__Task statement__: Without any images, write the listing below out word for word.

__Dataset content__:
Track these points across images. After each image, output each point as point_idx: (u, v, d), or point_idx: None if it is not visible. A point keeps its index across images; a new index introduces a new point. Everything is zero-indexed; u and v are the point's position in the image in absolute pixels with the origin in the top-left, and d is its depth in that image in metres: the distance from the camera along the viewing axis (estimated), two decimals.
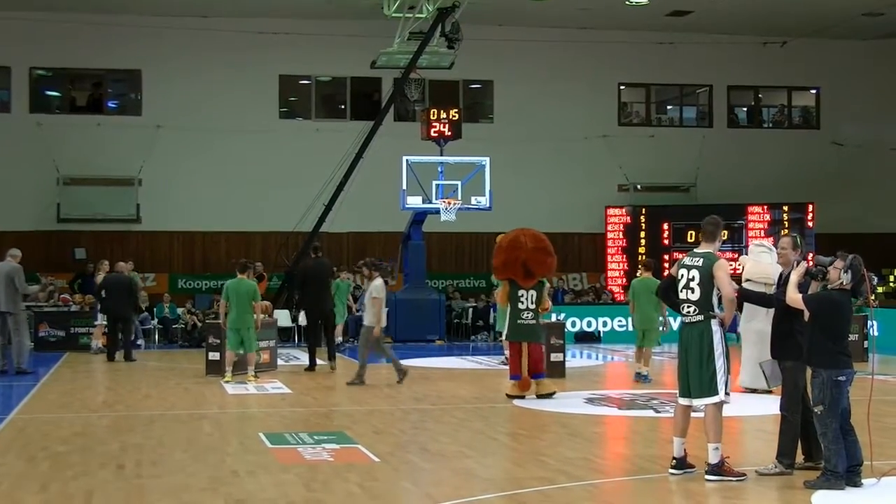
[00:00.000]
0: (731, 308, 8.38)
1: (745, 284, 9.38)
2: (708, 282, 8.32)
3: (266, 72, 29.22)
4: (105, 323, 21.05)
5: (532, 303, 13.89)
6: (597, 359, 21.79)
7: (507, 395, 13.93)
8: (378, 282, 15.75)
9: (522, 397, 13.73)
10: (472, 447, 10.10)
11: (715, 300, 8.37)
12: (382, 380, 16.47)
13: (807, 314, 8.15)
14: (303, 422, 11.88)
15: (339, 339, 21.55)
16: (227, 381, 15.55)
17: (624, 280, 29.34)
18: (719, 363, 8.33)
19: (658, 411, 12.57)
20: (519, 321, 13.88)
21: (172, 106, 28.55)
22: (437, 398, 14.11)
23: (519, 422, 12.24)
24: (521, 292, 13.88)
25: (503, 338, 14.87)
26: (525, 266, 13.83)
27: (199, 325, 23.97)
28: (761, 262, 13.58)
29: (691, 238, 28.29)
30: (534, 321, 13.99)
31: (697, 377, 8.35)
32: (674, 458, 8.51)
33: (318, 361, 17.90)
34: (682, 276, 8.47)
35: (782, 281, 8.71)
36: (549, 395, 13.77)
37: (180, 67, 28.75)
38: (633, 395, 14.30)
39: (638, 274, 16.56)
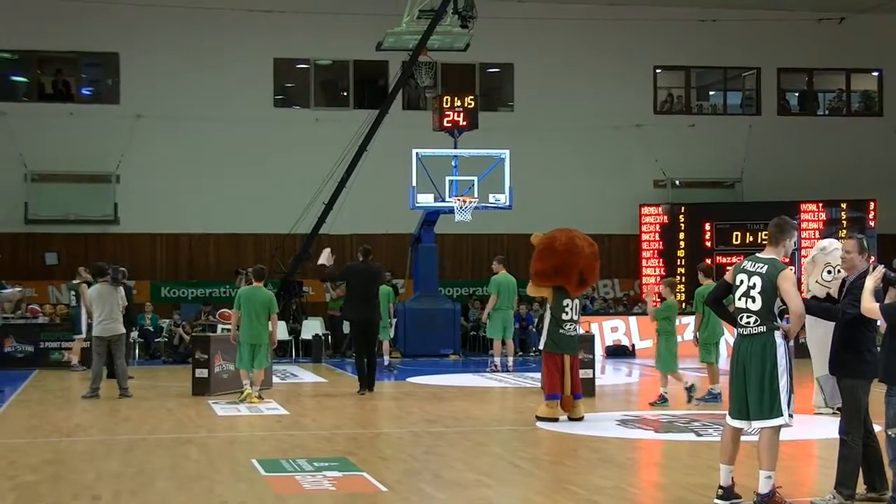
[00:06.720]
0: (798, 324, 8.31)
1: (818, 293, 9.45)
2: (771, 291, 8.25)
3: (259, 55, 29.26)
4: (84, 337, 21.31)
5: (576, 313, 13.86)
6: (630, 376, 21.73)
7: (537, 416, 13.71)
8: (96, 286, 17.22)
9: (556, 420, 13.52)
10: (491, 475, 10.08)
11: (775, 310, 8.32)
12: (388, 399, 16.45)
13: (883, 325, 8.09)
14: (301, 447, 11.87)
15: (386, 358, 20.98)
16: (252, 402, 15.46)
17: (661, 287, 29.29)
18: (783, 381, 8.26)
19: (700, 434, 12.54)
20: (561, 331, 13.77)
21: (153, 93, 28.60)
22: (452, 420, 14.09)
23: (543, 446, 12.21)
24: (566, 301, 13.77)
25: (540, 346, 14.57)
26: (581, 274, 13.74)
27: (185, 338, 24.00)
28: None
29: (736, 240, 28.31)
30: (575, 333, 13.98)
31: (758, 396, 8.27)
32: (720, 486, 8.46)
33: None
34: (742, 282, 8.38)
35: (846, 288, 8.65)
36: (580, 419, 13.72)
37: (162, 50, 28.78)
38: (672, 417, 14.25)
39: (701, 282, 16.26)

__Exercise output__:
Track these points across images. After each image, output each point as point_idx: (u, v, d), or point_idx: None if it is not visible. A point keeps its index across images; a new index introduces a new point. Everything is zero-indexed; u and v are the point's position in the image in absolute pixels with the origin in the top-left, and d is its depth in that image in metres: the distance from the camera along the viewing axis (estimated), two decimals.
[00:00.000]
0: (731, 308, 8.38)
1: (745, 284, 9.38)
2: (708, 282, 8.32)
3: (266, 72, 29.22)
4: (105, 323, 21.05)
5: (532, 303, 13.89)
6: (597, 359, 21.79)
7: (507, 395, 13.93)
8: (378, 282, 15.75)
9: (522, 397, 13.73)
10: (472, 447, 10.10)
11: (715, 300, 8.37)
12: (382, 380, 16.47)
13: (807, 314, 8.15)
14: (303, 422, 11.88)
15: (339, 339, 21.55)
16: (227, 381, 15.55)
17: (624, 280, 29.34)
18: (719, 363, 8.33)
19: (658, 411, 12.57)
20: (519, 321, 13.88)
21: (172, 106, 28.55)
22: (437, 398, 14.11)
23: (519, 422, 12.24)
24: (521, 292, 13.88)
25: (503, 338, 14.87)
26: (525, 266, 13.83)
27: (199, 325, 23.97)
28: (761, 262, 13.58)
29: (691, 238, 28.29)
30: (534, 321, 13.99)
31: (697, 377, 8.35)
32: (674, 458, 8.51)
33: (318, 361, 17.90)
34: (682, 276, 8.47)
35: (782, 281, 8.71)
36: (549, 395, 13.77)
37: (180, 67, 28.75)
38: (633, 395, 14.30)
39: (638, 274, 16.56)
[00:06.720]
0: (798, 324, 8.31)
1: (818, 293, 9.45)
2: (771, 291, 8.25)
3: (259, 55, 29.26)
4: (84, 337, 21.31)
5: (576, 313, 13.86)
6: (630, 376, 21.73)
7: (537, 416, 13.71)
8: (96, 286, 17.22)
9: (556, 420, 13.52)
10: (491, 475, 10.08)
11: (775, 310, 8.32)
12: (388, 399, 16.45)
13: (883, 325, 8.09)
14: (301, 447, 11.87)
15: (386, 358, 20.98)
16: (252, 402, 15.46)
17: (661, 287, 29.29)
18: (783, 381, 8.26)
19: (700, 434, 12.54)
20: (561, 331, 13.77)
21: (153, 93, 28.60)
22: (452, 420, 14.09)
23: (543, 446, 12.21)
24: (566, 301, 13.77)
25: (540, 346, 14.57)
26: (581, 274, 13.74)
27: (185, 338, 24.00)
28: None
29: (736, 240, 28.31)
30: (575, 333, 13.98)
31: (758, 396, 8.27)
32: (720, 486, 8.46)
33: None
34: (742, 282, 8.38)
35: (846, 288, 8.65)
36: (580, 419, 13.72)
37: (162, 50, 28.78)
38: (672, 417, 14.25)
39: (701, 282, 16.26)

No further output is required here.